The prominent Dublin social researcher Brian Harvey told the conference that 85% of community, voluntary and other ‘civil society’ organisations in the Irish Border Region are now involved in cross-border cooperation – largely as a consequence of EU funding – as are 65% of such organisations in Northern Ireland. He pointed out that such organisations were now much more comfortable working across the border than were government agencies, and cited examples of cross-border transfer of good practice (mainly from north to south) in areas like the environment, mental health and volunteering. And he expressed surprise that in the Republic in particular there was still no significant governmental funding stream for this vital practical peacebuilding work more than 10 years after the Belfast Agreement.
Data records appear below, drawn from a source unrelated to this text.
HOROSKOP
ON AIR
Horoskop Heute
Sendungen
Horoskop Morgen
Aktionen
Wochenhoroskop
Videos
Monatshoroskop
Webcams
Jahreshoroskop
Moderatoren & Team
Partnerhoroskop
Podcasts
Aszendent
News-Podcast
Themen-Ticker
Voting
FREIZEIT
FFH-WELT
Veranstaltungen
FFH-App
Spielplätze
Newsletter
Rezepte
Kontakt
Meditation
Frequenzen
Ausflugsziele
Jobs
The chairman of the North’s industrial promotion agency, Invest Northern Ireland, Stephen Kingon, told the story of the success of cross-border cooperation in the field of trade and business. He described the plethora of North/South business bodies and initiatives that have sprung up to help make the island of Ireland more competitive internationally. These include InterTradeIreland, the IBEC-CBI Joint Business Council (funded by INTERREG), the North/South Roundtable Group, the North/South Business Enterprise Group, joint North-South trade missions and the cross-border financial services initiative announced in April by Peter Robinson and Brian Cowen.

There were responses by speakers from the Association of European Border Regions, the French government’s cross-border cooperation agency Mission Opérationelle Transfrontalière (MOT), the Basque Government, BUSINESS EUROPE and the Gronau-Enschede ‘Euroregion’ on the German-Dutch border (the original and exemplary European cross-border region, which is celebrating 50 years of cooperation between 130 local authorities on both sides of that border this year). One common strand through their contributions was that while they had been surprised to be invited to Dundalk to learn lessons in cross-border cooperation from Ireland, what they had heard here was both instructive and inspiring (presentations from this conference are available on www.crossborder.ie/cbnews/lessons.php).

On the conference’s second day, as part of an innovative electronic voting exercise to gauge participants’ opinions on the achievements of and challenges facing cross-border cooperation in Ireland, they were also asked for their views on the Lisbon Treaty. This group of people who had benefited so much from European solidarity with their marginal, often forgotten border regions had few doubts: they voted by 76% to 24% in favour.